Convert all the "No" values to 0 and all the "Yes" values to 1 in the 'Won?' column.

In [14]:
yes_no = {
    "NO":0,
    "YES":1
}

nominations['Won'] = nominations['Won?'].map(yes_no)
nominations.head()

Unnamed: 0,Year,Category,Nominee,Additional Info,Won?,Unnamed: 5,Unnamed: 6,Unnamed: 7,Unnamed: 8,Unnamed: 9,Unnamed: 10,Won
0,2010,Actor -- Leading Role,Javier Bardem,Biutiful {'Uxbal'},NO,,,,,,,0
1,2010,Actor -- Leading Role,Jeff Bridges,True Grit {'Rooster Cogburn'},NO,,,,,,,0
2,2010,Actor -- Leading Role,Jesse Eisenberg,The Social Network {'Mark Zuckerberg'},NO,,,,,,,0
3,2010,Actor -- Leading Role,Colin Firth,The King's Speech {'King George VI'},YES,,,,,,,1
4,2010,Actor -- Leading Role,James Franco,127 Hours {'Aron Ralston'},NO,,,,,,,0


Next, we'll drop the columns we don't need.

In [16]:
columns_drop = [
    "Won?",
    "Unnamed: 5",
    "Unnamed: 6",
    "Unnamed: 7",
    "Unnamed: 8",
    "Unnamed: 9",
    "Unnamed: 10"
]
final_nominations = nominations.drop(columns_drop, axis = 1)

In [17]:
final_nominations.head()

Unnamed: 0,Year,Category,Nominee,Additional Info,Won
0,2010,Actor -- Leading Role,Javier Bardem,Biutiful {'Uxbal'},0
1,2010,Actor -- Leading Role,Jeff Bridges,True Grit {'Rooster Cogburn'},0
2,2010,Actor -- Leading Role,Jesse Eisenberg,The Social Network {'Mark Zuckerberg'},0
3,2010,Actor -- Leading Role,Colin Firth,The King's Speech {'King George VI'},1
4,2010,Actor -- Leading Role,James Franco,127 Hours {'Aron Ralston'},0


The last thing we'll have to do is separate the "Additional Info" column into two new columns "Movie" and "Character". We'll have to manipulate the strings and the split the two values in this one column in two new strings.

In [18]:
additional_info_one = final_nominations['Additional Info'].str.rstrip(to_strip = "'}")
additional_info_one.head()

0                        Biutiful {'Uxbal
1             True Grit {'Rooster Cogburn
2    The Social Network {'Mark Zuckerberg
3      The King's Speech {'King George VI
4                127 Hours {'Aron Ralston
Name: Additional Info, dtype: object

In [19]:
additional_info_two = additional_info_one.str.split(' {\'')
additional_info_two.head()

0                        [Biutiful, Uxbal]
1             [True Grit, Rooster Cogburn]
2    [The Social Network, Mark Zuckerberg]
3      [The King's Speech, King George VI]
4                [127 Hours, Aron Ralston]
Name: Additional Info, dtype: object

In [20]:
movie_names = additional_info_two.str[0]
characters = additional_info_two.str[1]

In [21]:
final_nominations["Movie"] = movie_names
final_nominations["Character"] = characters
final_nominations = final_nominations.drop(["Additional Info"], axis=1)
-=-=-=-=-
Problem requirements:
Transcribe the section of the pandas cleaning walkthrough above between "Next, we'll drop" and "nominations.drop(columns_drop, axis = 1)", inclusive.
-=-=-=-=-
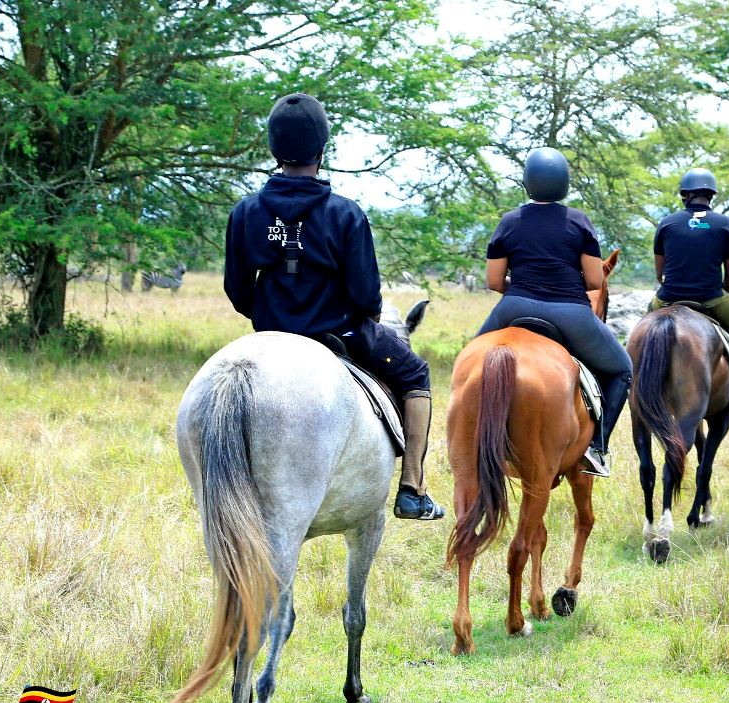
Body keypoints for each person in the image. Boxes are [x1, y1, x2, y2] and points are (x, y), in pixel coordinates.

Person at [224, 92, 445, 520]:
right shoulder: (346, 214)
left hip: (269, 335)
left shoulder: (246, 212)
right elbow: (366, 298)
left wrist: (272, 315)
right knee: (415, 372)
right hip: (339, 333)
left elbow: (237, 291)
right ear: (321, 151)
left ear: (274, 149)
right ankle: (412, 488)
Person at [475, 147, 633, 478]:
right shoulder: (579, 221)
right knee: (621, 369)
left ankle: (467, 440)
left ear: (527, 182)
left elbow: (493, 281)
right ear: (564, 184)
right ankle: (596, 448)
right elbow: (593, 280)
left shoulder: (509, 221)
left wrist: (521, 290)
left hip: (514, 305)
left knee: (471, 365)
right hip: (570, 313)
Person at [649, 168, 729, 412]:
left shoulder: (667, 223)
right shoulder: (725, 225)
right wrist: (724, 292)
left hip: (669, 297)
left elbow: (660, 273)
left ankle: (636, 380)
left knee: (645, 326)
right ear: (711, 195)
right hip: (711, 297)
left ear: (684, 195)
-=-=-=-=-
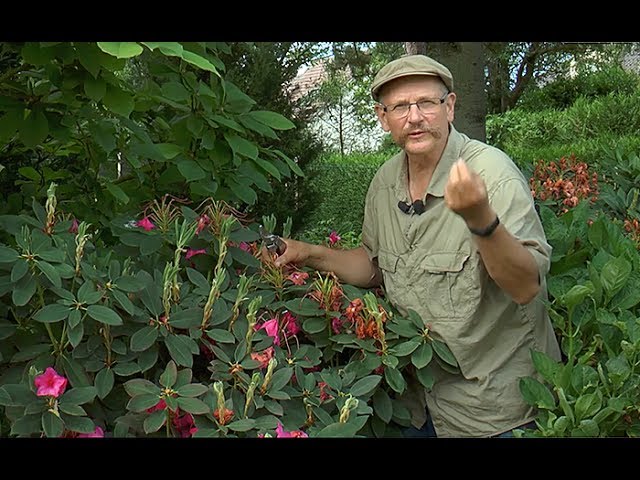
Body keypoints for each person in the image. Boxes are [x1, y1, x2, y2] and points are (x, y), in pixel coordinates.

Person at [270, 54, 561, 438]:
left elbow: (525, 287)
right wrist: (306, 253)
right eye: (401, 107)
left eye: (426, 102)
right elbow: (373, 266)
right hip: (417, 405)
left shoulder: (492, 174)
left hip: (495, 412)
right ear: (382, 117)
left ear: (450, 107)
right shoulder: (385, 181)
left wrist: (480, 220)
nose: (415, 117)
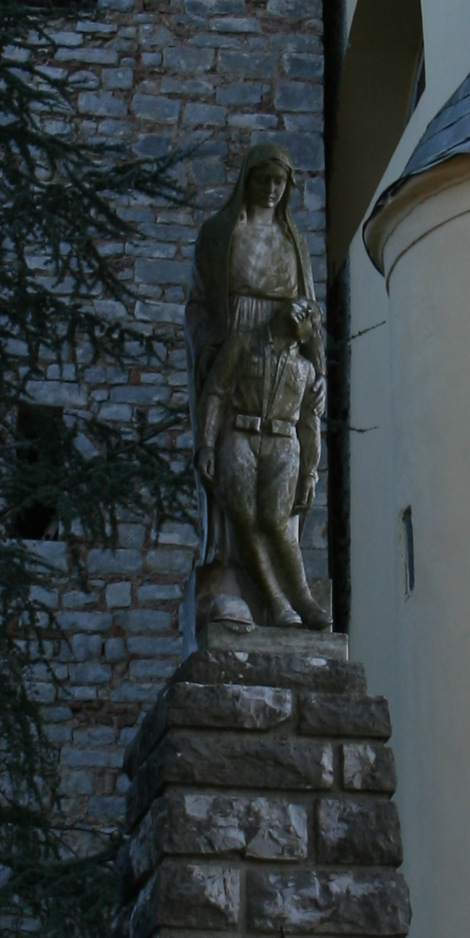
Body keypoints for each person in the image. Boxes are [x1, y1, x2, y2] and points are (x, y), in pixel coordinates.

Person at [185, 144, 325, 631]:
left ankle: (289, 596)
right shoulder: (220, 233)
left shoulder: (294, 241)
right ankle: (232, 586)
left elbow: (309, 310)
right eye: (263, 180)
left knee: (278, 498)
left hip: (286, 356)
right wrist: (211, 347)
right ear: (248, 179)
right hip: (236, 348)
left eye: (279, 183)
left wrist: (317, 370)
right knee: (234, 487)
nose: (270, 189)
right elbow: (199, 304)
-=-=-=-=-
Your solution:
Next, we'll drop the columns we don't need.

In [16]:
columns_drop = [
    "Won?",
    "Unnamed: 5",
    "Unnamed: 6",
    "Unnamed: 7",
    "Unnamed: 8",
    "Unnamed: 9",
    "Unnamed: 10"
]
final_nominations = nominations.drop(columns_drop, axis = 1)